* BEGIN SUPPLIED PASSAGE *

Becky Stradwick started working as a children’s bookseller in 1997 and worked in a number of Books etc stores before moving to Borders Head Office, where she was Head of Books. She has since become a children’s literary agent with the Darley Anderson agency and is now Editorial Director at Random House Children's Publishing.

Why did you become a book buyer?

I spent a few years working in a bookstore, so becoming a head office buyer was a logical progression. I have been a bookworm since I was tiny so it’s a genuine pleasure to work in an area I am passionate about.

What is a typical day like for you?

Ridiculously hectic! The priority is obviously responding to sales within our stores, replenishing stock when needed. Then there are all the meetings with publishers to decide strategies on new titles, any marketing or promotional plans we may have, possibly any author-related events as well. I also have to deal with a huge number of phone calls and emails from stores, publishers, and quite often authors. My desk is slowing disappearing under piles of proofs and manuscripts…

What is the hardest thing about being a book buyer?

* END SUPPLIED PASSAGE *
* BEGIN RECORDS SHOWN *

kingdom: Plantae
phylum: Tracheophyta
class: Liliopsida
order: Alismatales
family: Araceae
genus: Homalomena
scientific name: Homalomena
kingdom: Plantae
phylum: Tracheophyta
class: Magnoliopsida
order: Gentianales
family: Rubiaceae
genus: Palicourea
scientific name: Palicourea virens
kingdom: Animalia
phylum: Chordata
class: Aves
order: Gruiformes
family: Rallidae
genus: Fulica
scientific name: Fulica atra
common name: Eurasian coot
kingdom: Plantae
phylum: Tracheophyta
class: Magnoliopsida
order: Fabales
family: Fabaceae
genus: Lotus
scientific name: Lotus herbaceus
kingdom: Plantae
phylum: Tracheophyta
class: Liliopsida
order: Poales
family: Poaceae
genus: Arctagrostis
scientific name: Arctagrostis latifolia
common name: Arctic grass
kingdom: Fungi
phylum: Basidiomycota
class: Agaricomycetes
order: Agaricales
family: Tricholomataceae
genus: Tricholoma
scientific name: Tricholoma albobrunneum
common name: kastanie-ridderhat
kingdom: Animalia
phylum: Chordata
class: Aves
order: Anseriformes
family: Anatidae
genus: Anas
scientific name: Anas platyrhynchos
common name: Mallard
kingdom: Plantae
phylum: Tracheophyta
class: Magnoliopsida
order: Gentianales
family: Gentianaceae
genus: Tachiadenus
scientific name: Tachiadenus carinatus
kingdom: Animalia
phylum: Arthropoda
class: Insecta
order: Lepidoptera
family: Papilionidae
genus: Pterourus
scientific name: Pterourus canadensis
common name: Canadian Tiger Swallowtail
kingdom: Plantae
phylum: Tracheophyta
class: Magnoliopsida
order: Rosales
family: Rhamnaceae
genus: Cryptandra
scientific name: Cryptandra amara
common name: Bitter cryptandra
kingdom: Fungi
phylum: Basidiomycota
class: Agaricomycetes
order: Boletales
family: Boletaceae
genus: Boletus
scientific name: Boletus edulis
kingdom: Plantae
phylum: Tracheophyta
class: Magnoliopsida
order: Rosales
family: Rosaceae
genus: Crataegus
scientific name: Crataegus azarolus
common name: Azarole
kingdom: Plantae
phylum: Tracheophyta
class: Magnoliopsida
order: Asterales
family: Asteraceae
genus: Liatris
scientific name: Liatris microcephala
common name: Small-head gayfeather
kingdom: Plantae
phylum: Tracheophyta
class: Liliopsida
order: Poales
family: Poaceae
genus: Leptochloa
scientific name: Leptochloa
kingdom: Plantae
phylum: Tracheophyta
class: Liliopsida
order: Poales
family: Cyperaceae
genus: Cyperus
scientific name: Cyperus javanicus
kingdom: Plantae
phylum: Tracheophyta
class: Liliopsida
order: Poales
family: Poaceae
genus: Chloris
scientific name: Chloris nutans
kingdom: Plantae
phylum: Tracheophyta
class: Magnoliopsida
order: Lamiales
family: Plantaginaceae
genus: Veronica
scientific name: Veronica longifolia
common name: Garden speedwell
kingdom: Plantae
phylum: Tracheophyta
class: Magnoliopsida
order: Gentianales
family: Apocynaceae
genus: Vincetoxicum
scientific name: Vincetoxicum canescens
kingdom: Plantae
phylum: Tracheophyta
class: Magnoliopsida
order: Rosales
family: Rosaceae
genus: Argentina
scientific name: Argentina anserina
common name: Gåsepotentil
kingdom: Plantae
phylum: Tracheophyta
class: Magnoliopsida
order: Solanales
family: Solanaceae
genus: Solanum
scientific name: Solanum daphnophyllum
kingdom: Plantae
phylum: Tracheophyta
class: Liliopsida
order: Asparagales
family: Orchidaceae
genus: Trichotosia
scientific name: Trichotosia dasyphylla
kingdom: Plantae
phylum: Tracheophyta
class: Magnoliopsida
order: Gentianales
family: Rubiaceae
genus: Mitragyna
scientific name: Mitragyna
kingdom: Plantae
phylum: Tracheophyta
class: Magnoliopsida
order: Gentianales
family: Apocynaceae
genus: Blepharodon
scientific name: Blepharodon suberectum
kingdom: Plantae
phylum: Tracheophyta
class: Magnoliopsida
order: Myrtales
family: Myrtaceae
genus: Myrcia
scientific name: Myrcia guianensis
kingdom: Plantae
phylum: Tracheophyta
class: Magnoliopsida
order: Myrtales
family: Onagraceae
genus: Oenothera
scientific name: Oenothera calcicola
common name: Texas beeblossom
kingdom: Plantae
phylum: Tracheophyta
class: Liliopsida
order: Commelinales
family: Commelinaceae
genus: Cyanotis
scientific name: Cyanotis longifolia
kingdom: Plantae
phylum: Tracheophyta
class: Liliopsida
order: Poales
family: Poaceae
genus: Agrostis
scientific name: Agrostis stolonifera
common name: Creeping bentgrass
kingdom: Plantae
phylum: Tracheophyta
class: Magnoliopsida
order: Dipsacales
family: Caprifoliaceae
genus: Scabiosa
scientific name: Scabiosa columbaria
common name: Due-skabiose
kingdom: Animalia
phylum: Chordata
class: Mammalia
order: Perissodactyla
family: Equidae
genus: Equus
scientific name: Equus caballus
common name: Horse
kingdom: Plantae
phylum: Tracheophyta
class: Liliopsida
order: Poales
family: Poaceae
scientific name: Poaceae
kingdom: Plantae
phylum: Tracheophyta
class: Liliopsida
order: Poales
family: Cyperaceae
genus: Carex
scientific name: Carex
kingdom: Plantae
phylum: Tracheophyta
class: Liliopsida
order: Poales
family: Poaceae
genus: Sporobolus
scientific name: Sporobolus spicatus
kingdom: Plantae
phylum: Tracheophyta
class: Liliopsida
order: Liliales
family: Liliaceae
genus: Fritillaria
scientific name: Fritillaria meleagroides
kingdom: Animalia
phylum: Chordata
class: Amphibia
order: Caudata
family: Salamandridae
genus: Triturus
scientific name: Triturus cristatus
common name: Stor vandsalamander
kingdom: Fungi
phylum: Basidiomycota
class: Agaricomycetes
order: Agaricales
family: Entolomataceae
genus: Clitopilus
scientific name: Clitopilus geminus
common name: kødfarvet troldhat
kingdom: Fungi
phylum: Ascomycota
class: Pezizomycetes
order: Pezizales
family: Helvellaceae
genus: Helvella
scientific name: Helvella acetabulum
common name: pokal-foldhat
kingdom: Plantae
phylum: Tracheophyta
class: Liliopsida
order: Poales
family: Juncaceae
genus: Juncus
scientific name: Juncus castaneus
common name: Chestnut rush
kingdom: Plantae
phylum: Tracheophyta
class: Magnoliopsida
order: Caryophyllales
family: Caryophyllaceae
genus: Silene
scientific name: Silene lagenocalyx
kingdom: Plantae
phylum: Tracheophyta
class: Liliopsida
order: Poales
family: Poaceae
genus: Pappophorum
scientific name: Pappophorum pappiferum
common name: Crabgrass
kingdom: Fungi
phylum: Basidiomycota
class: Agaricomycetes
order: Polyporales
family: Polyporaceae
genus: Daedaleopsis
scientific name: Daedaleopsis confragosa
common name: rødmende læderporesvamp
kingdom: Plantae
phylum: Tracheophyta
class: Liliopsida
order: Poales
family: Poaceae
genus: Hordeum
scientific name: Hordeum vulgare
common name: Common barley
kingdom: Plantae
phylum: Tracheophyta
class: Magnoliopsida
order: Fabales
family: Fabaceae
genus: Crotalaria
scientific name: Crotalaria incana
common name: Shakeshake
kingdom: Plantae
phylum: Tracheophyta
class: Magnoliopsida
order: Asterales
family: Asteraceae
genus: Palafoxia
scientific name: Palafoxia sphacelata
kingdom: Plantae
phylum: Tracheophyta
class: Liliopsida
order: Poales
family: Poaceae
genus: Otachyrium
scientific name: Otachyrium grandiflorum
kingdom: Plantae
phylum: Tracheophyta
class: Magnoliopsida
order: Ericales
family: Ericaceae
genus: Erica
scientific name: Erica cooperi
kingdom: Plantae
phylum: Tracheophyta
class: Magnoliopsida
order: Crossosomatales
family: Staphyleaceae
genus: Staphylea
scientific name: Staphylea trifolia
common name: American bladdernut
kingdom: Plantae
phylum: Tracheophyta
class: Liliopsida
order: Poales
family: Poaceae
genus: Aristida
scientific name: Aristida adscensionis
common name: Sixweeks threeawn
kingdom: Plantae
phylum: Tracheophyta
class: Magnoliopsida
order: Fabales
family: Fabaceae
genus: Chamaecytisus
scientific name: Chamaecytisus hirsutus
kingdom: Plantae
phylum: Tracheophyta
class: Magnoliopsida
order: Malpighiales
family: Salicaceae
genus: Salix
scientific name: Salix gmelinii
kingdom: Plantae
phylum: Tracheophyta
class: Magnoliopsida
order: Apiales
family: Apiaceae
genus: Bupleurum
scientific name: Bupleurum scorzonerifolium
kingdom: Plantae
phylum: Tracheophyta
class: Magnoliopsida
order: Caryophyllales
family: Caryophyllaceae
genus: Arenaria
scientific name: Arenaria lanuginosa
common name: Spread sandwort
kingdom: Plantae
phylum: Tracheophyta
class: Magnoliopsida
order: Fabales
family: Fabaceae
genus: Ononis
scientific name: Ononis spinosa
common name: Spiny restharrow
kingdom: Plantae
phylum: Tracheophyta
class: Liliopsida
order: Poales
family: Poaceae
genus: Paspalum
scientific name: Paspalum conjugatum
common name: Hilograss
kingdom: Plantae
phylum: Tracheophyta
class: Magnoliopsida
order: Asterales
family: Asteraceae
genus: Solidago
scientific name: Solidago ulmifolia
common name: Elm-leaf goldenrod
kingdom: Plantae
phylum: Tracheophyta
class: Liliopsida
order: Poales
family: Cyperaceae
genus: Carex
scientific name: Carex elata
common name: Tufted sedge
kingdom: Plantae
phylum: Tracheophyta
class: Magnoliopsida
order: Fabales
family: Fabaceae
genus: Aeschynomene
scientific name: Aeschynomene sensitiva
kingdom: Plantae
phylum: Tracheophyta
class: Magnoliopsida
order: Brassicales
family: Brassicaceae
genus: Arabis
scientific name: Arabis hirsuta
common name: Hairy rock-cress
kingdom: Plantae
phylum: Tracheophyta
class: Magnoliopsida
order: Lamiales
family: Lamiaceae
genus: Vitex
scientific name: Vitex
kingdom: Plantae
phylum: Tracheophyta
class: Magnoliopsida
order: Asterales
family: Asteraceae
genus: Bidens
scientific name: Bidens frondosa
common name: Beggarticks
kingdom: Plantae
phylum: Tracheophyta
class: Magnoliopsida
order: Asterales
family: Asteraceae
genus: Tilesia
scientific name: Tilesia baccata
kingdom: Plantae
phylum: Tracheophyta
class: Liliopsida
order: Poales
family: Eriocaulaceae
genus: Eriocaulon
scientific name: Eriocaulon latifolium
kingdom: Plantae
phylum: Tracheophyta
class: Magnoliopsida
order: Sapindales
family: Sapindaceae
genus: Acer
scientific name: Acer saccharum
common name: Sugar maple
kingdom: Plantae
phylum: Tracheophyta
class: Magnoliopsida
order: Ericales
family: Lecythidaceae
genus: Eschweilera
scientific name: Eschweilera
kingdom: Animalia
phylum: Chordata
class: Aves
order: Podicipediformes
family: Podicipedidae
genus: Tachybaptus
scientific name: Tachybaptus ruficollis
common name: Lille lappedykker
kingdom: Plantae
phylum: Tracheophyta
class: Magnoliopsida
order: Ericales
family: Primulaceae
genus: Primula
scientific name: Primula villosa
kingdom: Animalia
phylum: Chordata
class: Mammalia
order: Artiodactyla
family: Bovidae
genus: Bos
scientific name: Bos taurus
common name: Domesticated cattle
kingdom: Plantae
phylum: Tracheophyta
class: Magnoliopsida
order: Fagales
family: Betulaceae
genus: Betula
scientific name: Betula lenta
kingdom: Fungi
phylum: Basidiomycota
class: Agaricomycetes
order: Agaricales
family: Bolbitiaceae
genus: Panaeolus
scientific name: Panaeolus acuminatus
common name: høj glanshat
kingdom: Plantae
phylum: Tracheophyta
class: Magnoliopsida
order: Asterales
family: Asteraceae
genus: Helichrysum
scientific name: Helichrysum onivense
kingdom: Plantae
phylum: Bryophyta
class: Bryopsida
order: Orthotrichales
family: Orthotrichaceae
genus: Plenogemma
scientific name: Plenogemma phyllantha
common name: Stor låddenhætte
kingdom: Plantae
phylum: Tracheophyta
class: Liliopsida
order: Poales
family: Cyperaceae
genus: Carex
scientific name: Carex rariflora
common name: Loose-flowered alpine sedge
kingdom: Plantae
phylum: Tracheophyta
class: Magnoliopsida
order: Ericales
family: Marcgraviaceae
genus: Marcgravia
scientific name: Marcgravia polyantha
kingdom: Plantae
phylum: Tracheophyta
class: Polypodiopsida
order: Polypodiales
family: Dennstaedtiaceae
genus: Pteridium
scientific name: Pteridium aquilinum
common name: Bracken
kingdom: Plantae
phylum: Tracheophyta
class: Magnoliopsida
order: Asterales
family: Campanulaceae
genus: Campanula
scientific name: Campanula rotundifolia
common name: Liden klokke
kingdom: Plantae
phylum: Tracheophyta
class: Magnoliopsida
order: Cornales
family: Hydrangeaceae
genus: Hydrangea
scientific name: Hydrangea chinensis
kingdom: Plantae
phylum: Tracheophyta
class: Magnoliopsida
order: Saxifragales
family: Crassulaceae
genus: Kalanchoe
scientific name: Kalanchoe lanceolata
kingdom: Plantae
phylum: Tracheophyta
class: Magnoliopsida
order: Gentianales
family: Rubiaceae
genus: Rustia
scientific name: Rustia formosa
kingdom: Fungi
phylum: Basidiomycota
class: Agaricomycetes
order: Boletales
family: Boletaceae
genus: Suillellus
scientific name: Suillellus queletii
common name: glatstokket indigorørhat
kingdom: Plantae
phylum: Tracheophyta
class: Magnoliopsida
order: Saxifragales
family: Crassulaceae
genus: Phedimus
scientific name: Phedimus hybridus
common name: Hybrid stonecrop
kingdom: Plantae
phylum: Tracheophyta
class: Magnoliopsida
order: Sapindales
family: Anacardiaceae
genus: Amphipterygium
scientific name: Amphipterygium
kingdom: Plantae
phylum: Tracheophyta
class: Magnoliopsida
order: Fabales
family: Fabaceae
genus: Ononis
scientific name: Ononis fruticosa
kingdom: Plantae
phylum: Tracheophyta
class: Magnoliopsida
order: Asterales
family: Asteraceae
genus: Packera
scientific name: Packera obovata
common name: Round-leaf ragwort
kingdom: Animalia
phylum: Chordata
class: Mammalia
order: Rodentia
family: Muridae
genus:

* END RECORDS SHOWN *

• _WRITTEN INSTRUCTION A_:
Answer these questions using the book buyer interview, giving each answer on its own line and marking it to match:
(i) In what year did Becky Stradwick start working as a children's bookseller?
(ii) What position does she now hold at Random House Children's Publishing?
(iii) What does she name as the priority in her typical day?
• _WRITTEN INSTRUCTION B_: Rewrite the saved data entries, beginning at the line that contains "scientific name: Tachybaptus ruficollis" and stopping after the line that contains "genus: Plenogemma". Replace "common name" with "vernacular name" and leave everything else unchanged. Give only those lines.
The book buyer interview and the saved data entries have no connection to each other.

• _EXPECTED OUTPUT A_:
(i) 1997
(ii) Editorial Director
(iii) Responding to sales within their stores and replenishing stock when needed

• _EXPECTED OUTPUT B_:
scientific name: Tachybaptus ruficollis
vernacular name: Lille lappedykker
kingdom: Plantae
phylum: Tracheophyta
class: Magnoliopsida
order: Ericales
family: Primulaceae
genus: Primula
scientific name: Primula villosa
kingdom: Animalia
phylum: Chordata
class: Mammalia
order: Artiodactyla
family: Bovidae
genus: Bos
scientific name: Bos taurus
vernacular name: Domesticated cattle
kingdom: Plantae
phylum: Tracheophyta
class: Magnoliopsida
order: Fagales
family: Betulaceae
genus: Betula
scientific name: Betula lenta
kingdom: Fungi
phylum: Basidiomycota
class: Agaricomycetes
order: Agaricales
family: Bolbitiaceae
genus: Panaeolus
scientific name: Panaeolus acuminatus
vernacular name: høj glanshat
kingdom: Plantae
phylum: Tracheophyta
class: Magnoliopsida
order: Asterales
family: Asteraceae
genus: Helichrysum
scientific name: Helichrysum onivense
kingdom: Plantae
phylum: Bryophyta
class: Bryopsida
order: Orthotrichales
family: Orthotrichaceae
genus: Plenogemma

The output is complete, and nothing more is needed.